Growing threats from terrorism and states such as Russia and North Korea has prompted people to call for increases in defence spending, including former Defence Secretary Michael Fallon.
Welfare spending is now nearly six times defence spending, while health is nearly four times as high and education is more than twice as high. In the mid-1980s, health and education spending were at similar levels to defence spending.
Julian Lewis MP, chair of the Commons Defence Committee said:
"Quite apart from the figures on our graph, it's worth remembering that in 1995 to 1996, several years after we took the 'peace dividend' at the end of the Cold War, we were not spending the bare Nato minimum of two per cent of GDP on defence, we were spending three per cent of GDP.
"That's the sort of priority we need to defend ourselves properly."
While the general trend for defence spending as a proportion of national income is falling, the total amount spent in real terms does fluctuate. Data from the IFS reveals that military campaigns such as the Falklands and Iraq wars, as well as long-standing tensions such as those seen during the Cold War, can provoke the UK Government into putting more cash into the Ministry of Defence.
Still, even in a real terms basis, defence spending started to fall again after 2010–11, as the UK started to withdraw from Iraq and Afghanistan and spending cuts started to bite. Despite the fall in defence spending that successive UK Governments have overseen, the UK is still one of the few European countries to match NATO's target of spending two per cent of GDP on defence.
In 2013-14, the UK's defence spending stood at 2.2 per cent, and the Government has committed to the NATO target for the foreseeable future. However, despite meeting the NATO target, military figures describe such a level as a minimum and urge the Government to do more.
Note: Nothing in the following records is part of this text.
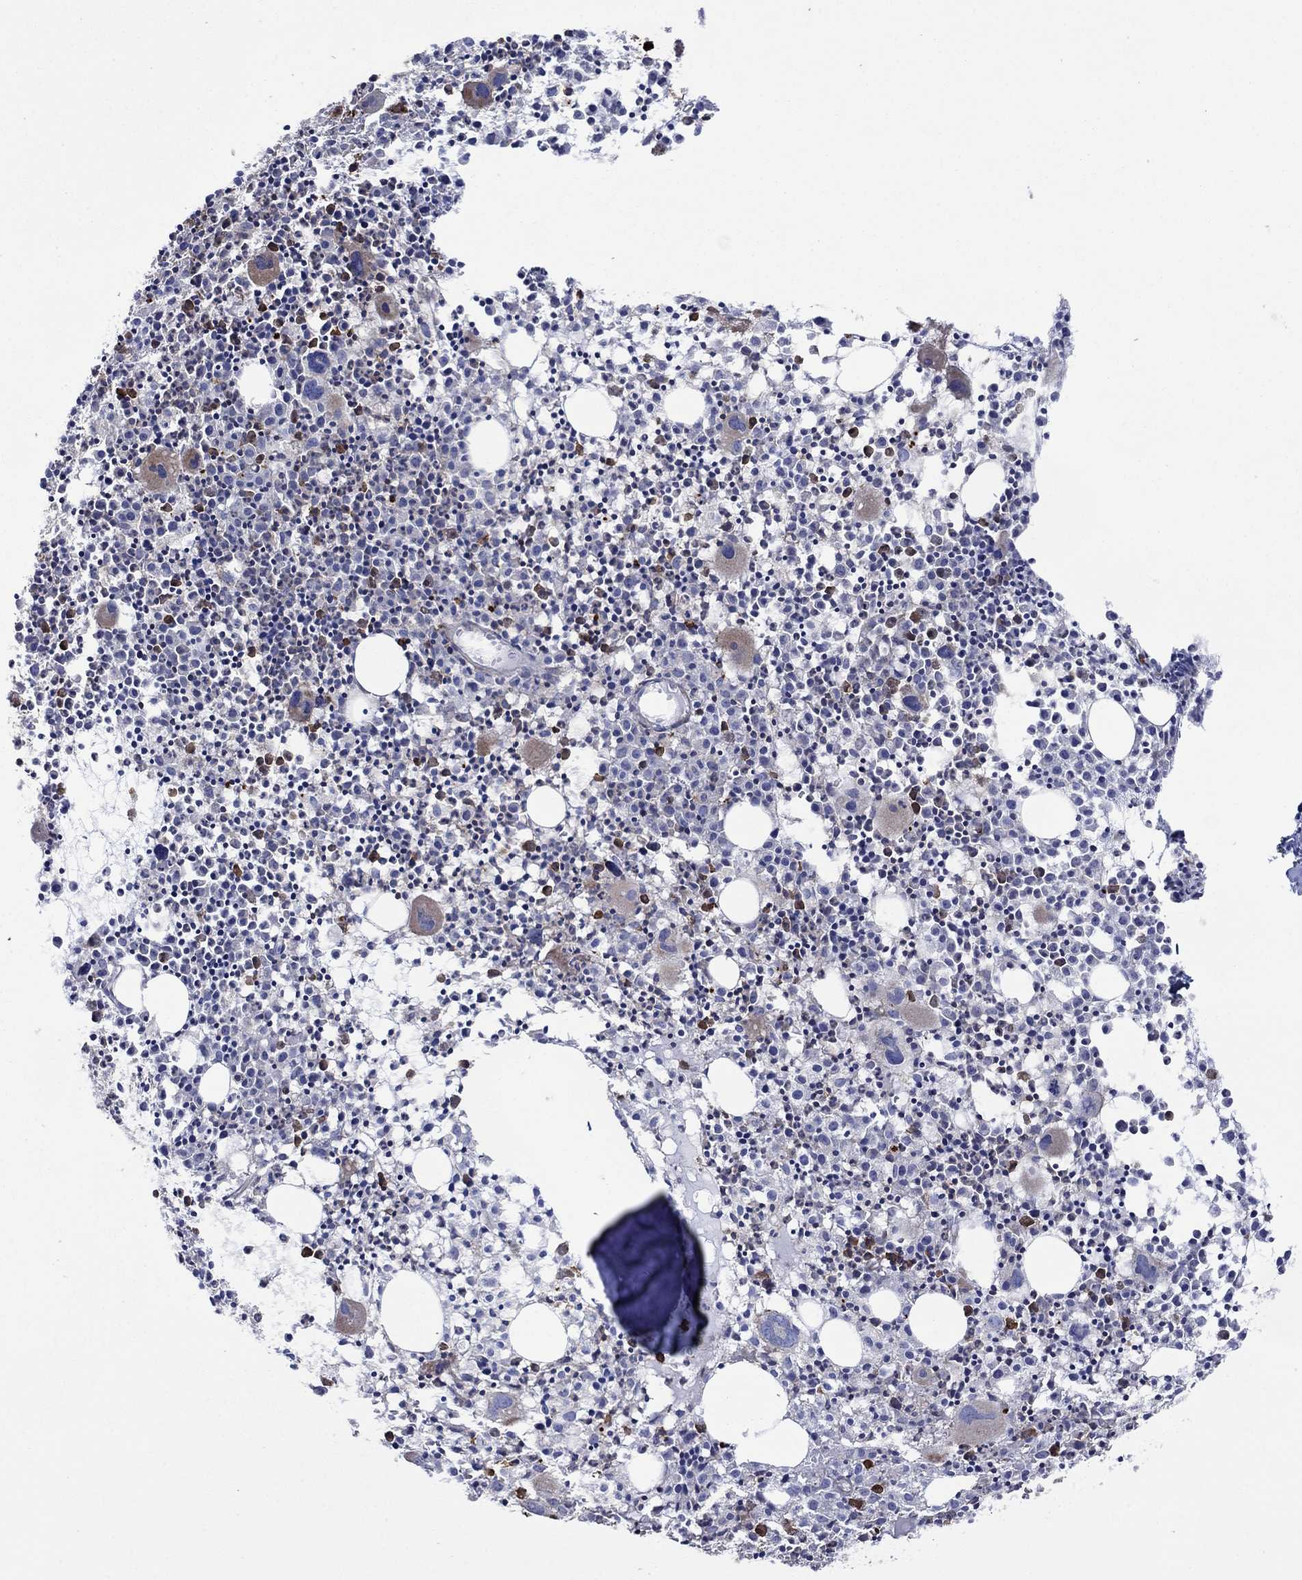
{"staining": {"intensity": "strong", "quantity": "<25%", "location": "cytoplasmic/membranous,nuclear"}, "tissue": "bone marrow", "cell_type": "Hematopoietic cells", "image_type": "normal", "snomed": [{"axis": "morphology", "description": "Normal tissue, NOS"}, {"axis": "morphology", "description": "Inflammation, NOS"}, {"axis": "topography", "description": "Bone marrow"}], "caption": "An IHC histopathology image of unremarkable tissue is shown. Protein staining in brown labels strong cytoplasmic/membranous,nuclear positivity in bone marrow within hematopoietic cells.", "gene": "PAG1", "patient": {"sex": "male", "age": 3}}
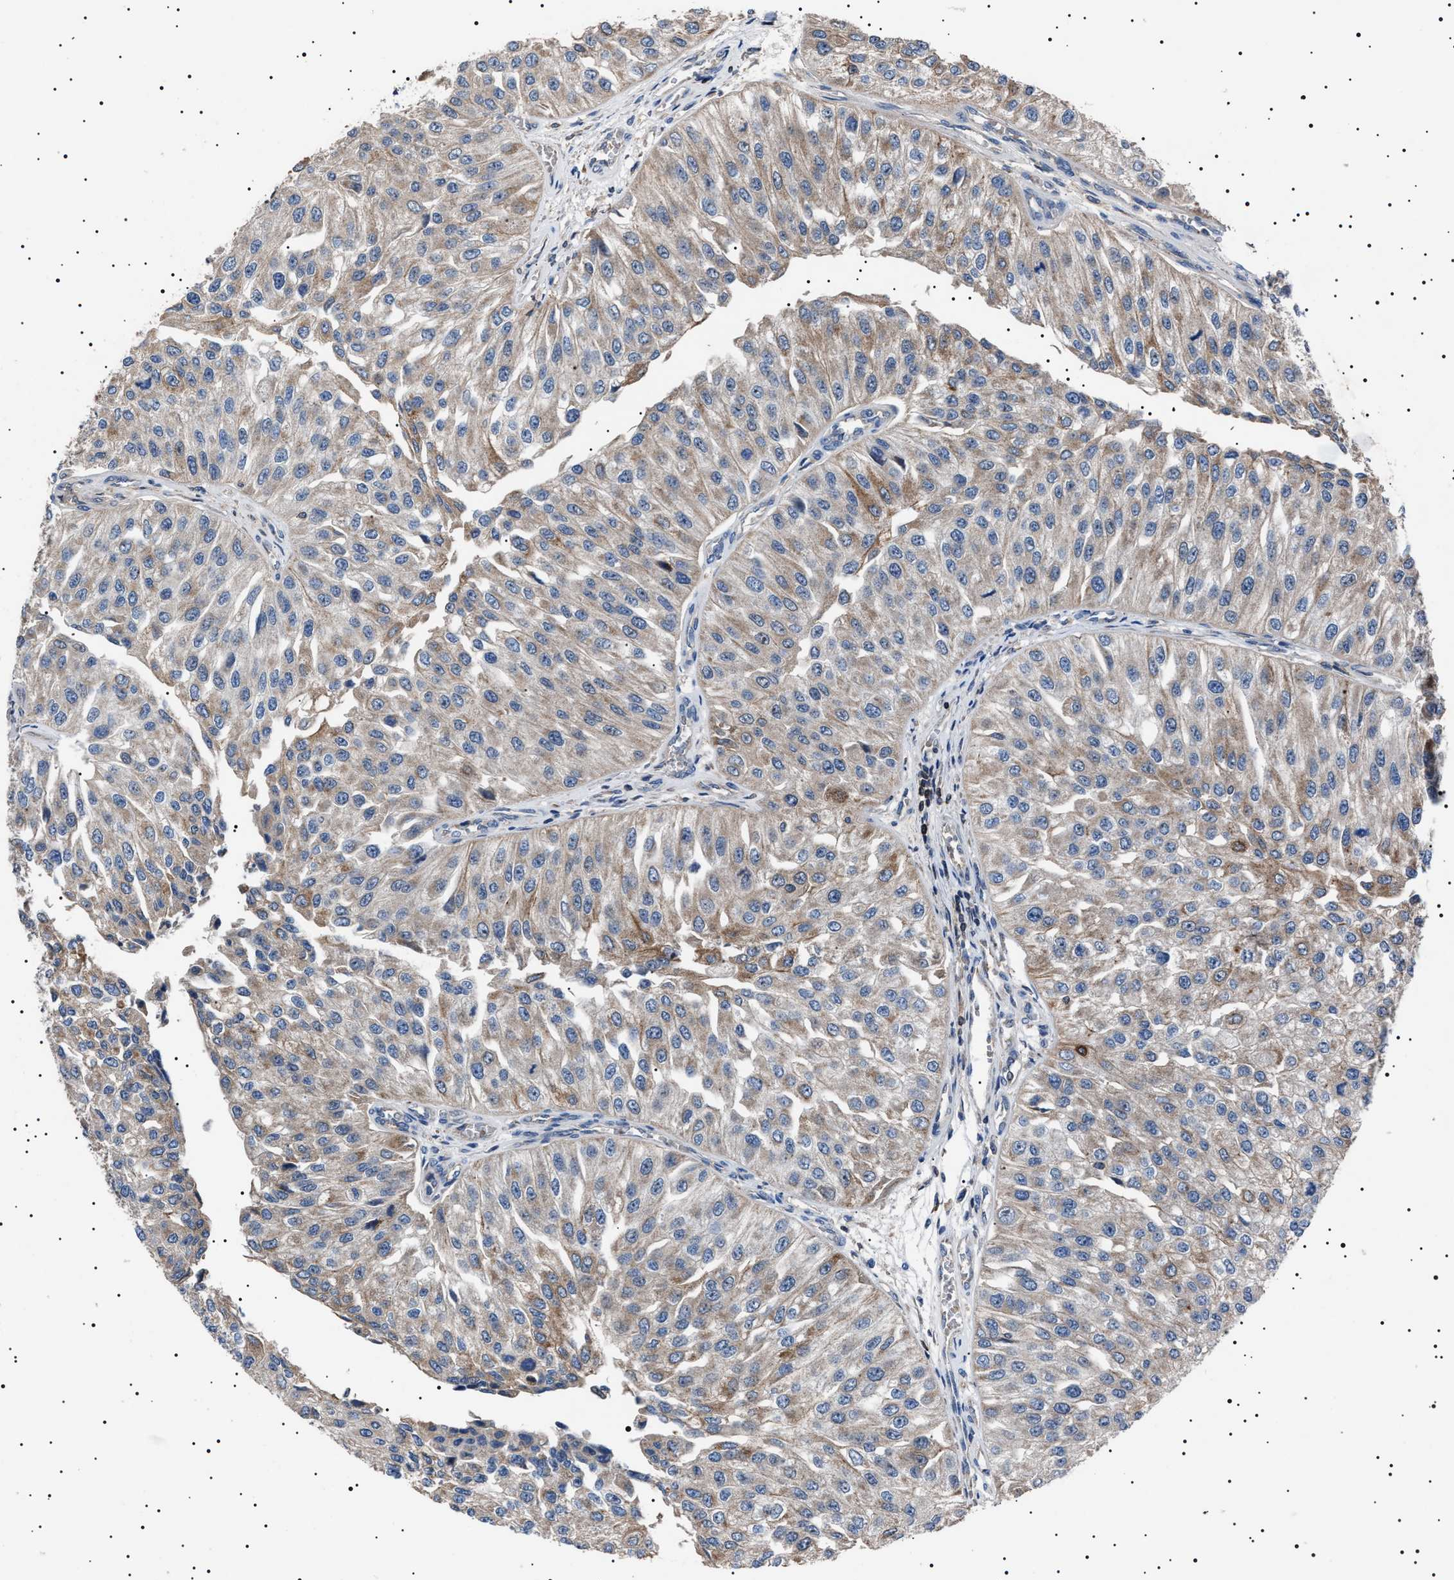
{"staining": {"intensity": "weak", "quantity": ">75%", "location": "cytoplasmic/membranous"}, "tissue": "urothelial cancer", "cell_type": "Tumor cells", "image_type": "cancer", "snomed": [{"axis": "morphology", "description": "Urothelial carcinoma, High grade"}, {"axis": "topography", "description": "Kidney"}, {"axis": "topography", "description": "Urinary bladder"}], "caption": "About >75% of tumor cells in urothelial cancer display weak cytoplasmic/membranous protein staining as visualized by brown immunohistochemical staining.", "gene": "PTRH1", "patient": {"sex": "male", "age": 77}}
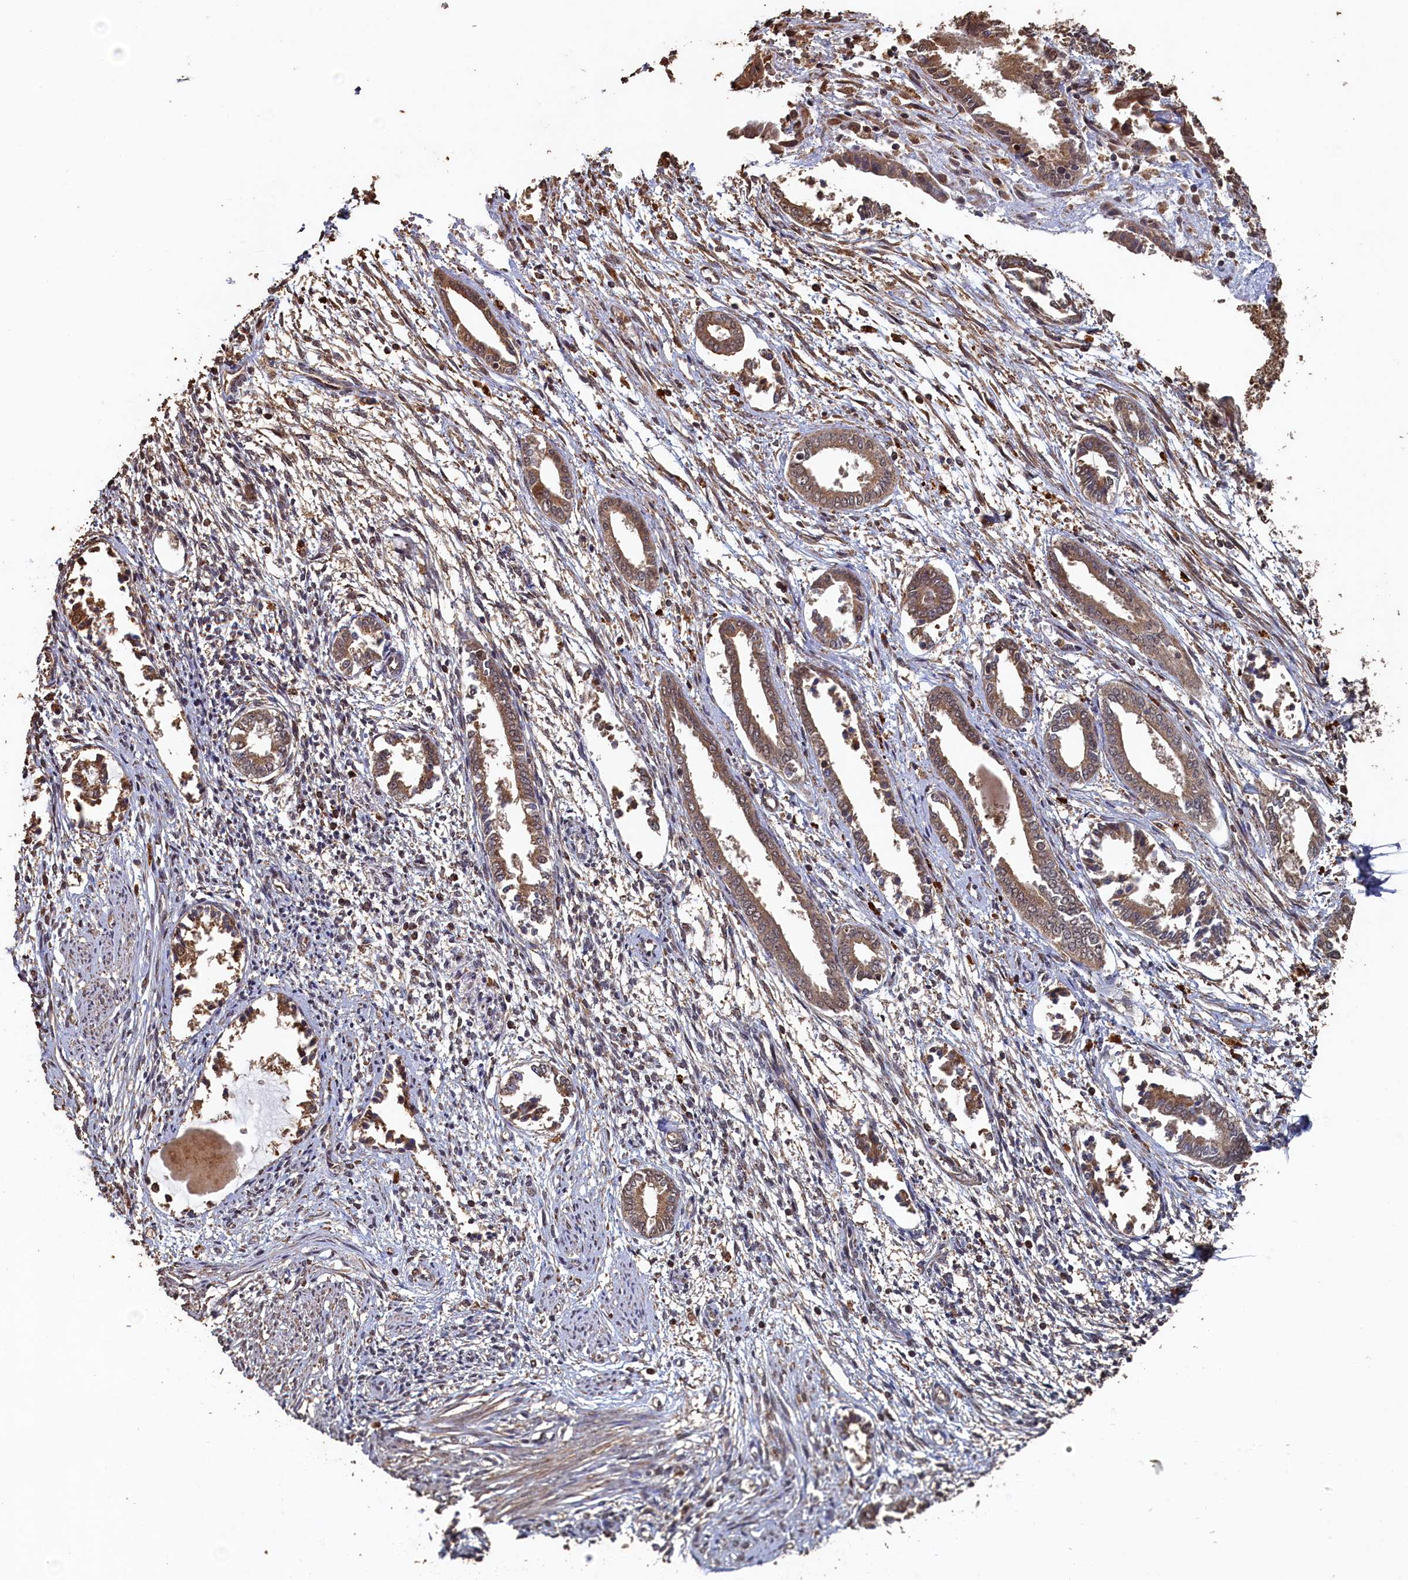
{"staining": {"intensity": "weak", "quantity": "<25%", "location": "cytoplasmic/membranous"}, "tissue": "endometrium", "cell_type": "Cells in endometrial stroma", "image_type": "normal", "snomed": [{"axis": "morphology", "description": "Normal tissue, NOS"}, {"axis": "topography", "description": "Endometrium"}], "caption": "Immunohistochemistry histopathology image of benign endometrium stained for a protein (brown), which shows no positivity in cells in endometrial stroma. (DAB immunohistochemistry (IHC), high magnification).", "gene": "PIGN", "patient": {"sex": "female", "age": 56}}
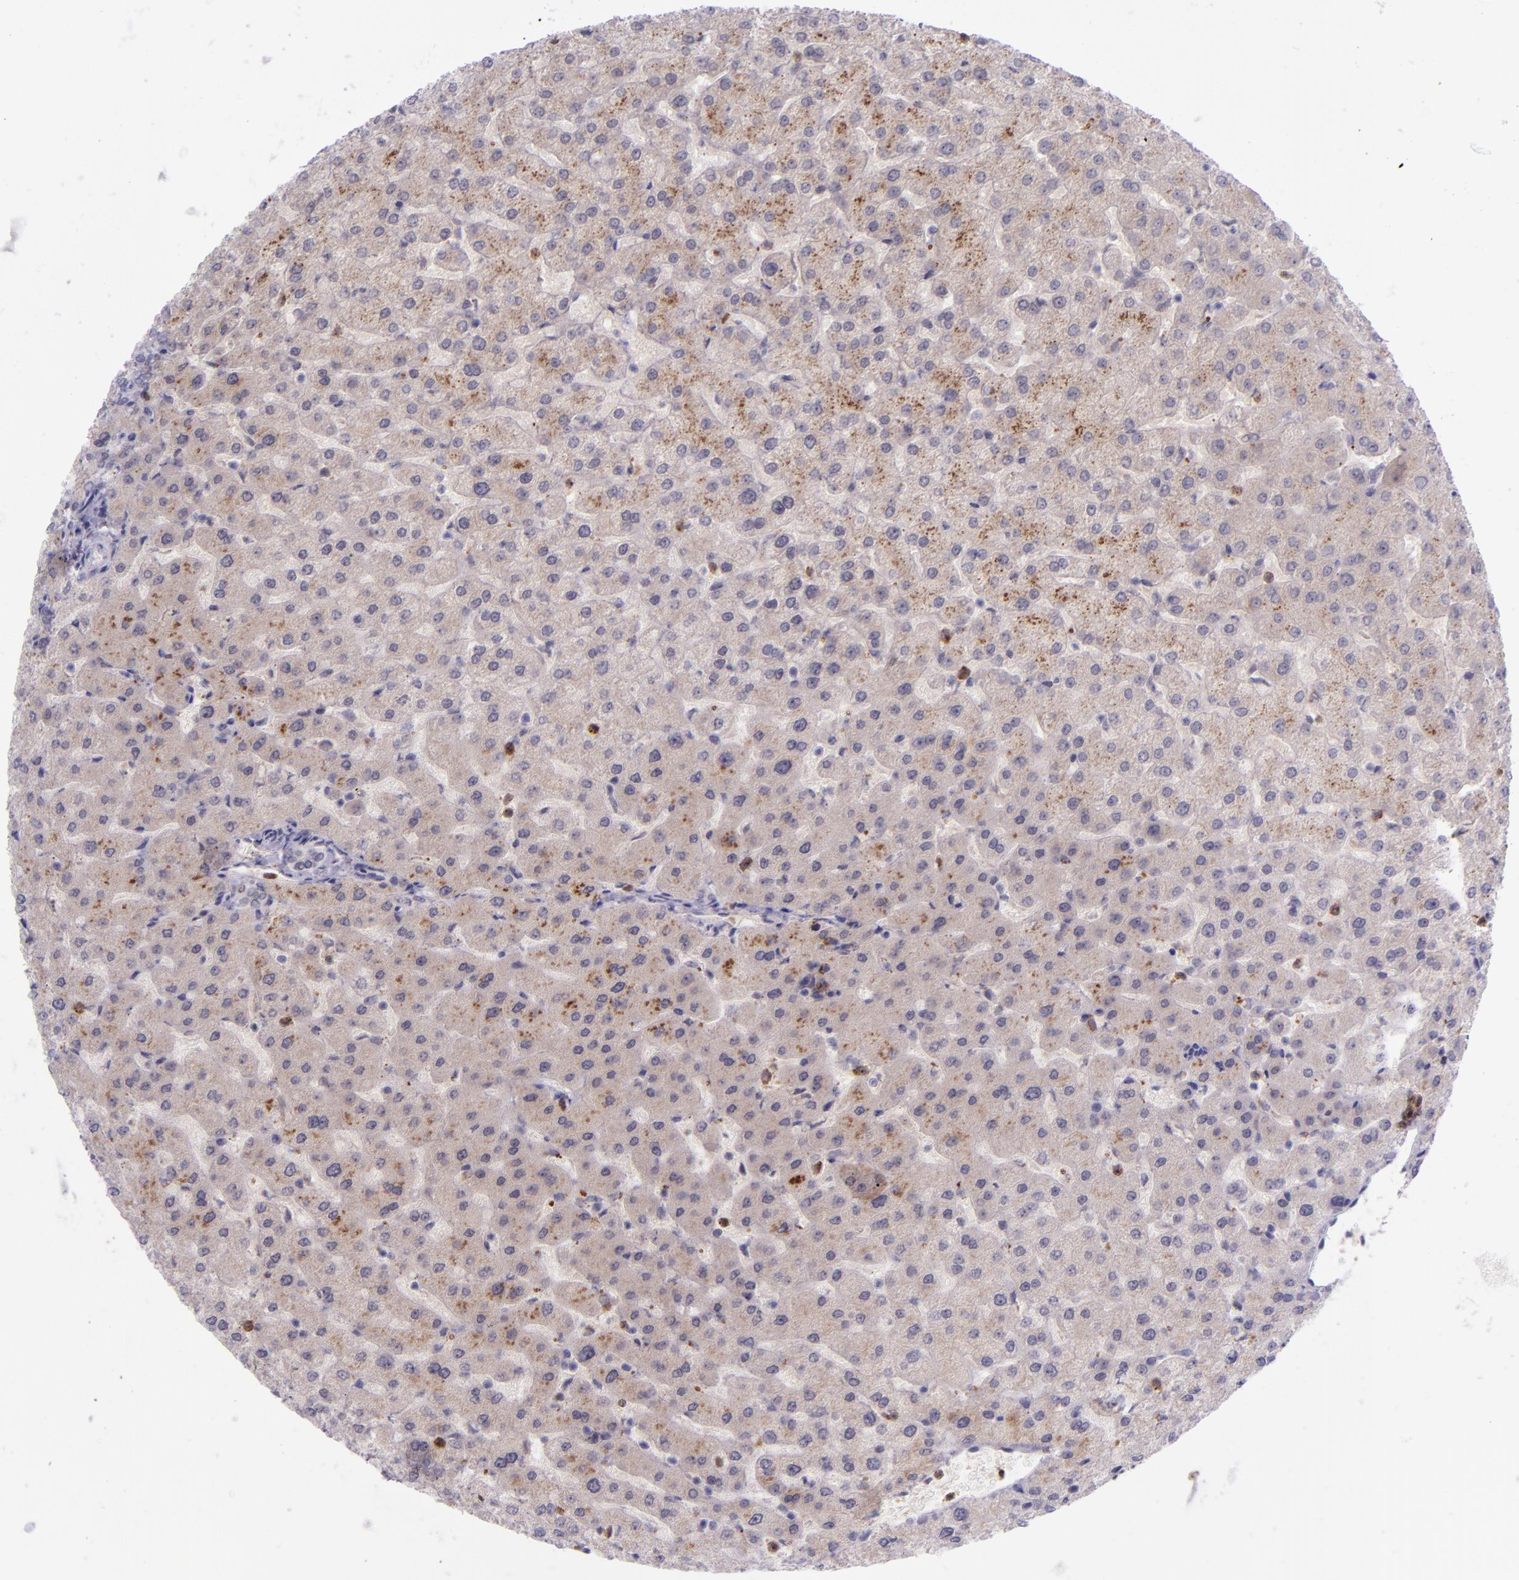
{"staining": {"intensity": "negative", "quantity": "none", "location": "none"}, "tissue": "liver", "cell_type": "Cholangiocytes", "image_type": "normal", "snomed": [{"axis": "morphology", "description": "Normal tissue, NOS"}, {"axis": "morphology", "description": "Fibrosis, NOS"}, {"axis": "topography", "description": "Liver"}], "caption": "IHC photomicrograph of unremarkable liver: human liver stained with DAB shows no significant protein staining in cholangiocytes. Nuclei are stained in blue.", "gene": "SELL", "patient": {"sex": "female", "age": 29}}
Then-Defence Secretary Michael Fallon previously told Sky News :
"The two per cent is a minimum commitment by Nato members. We meet it at the moment. We have also committed to increasing the budget ahead of inflation each year. But we are reviewing now the threats to our country, which have intensified in the last couple of years. So we do need to be sure that we have the resources that we need and we should aim to do better."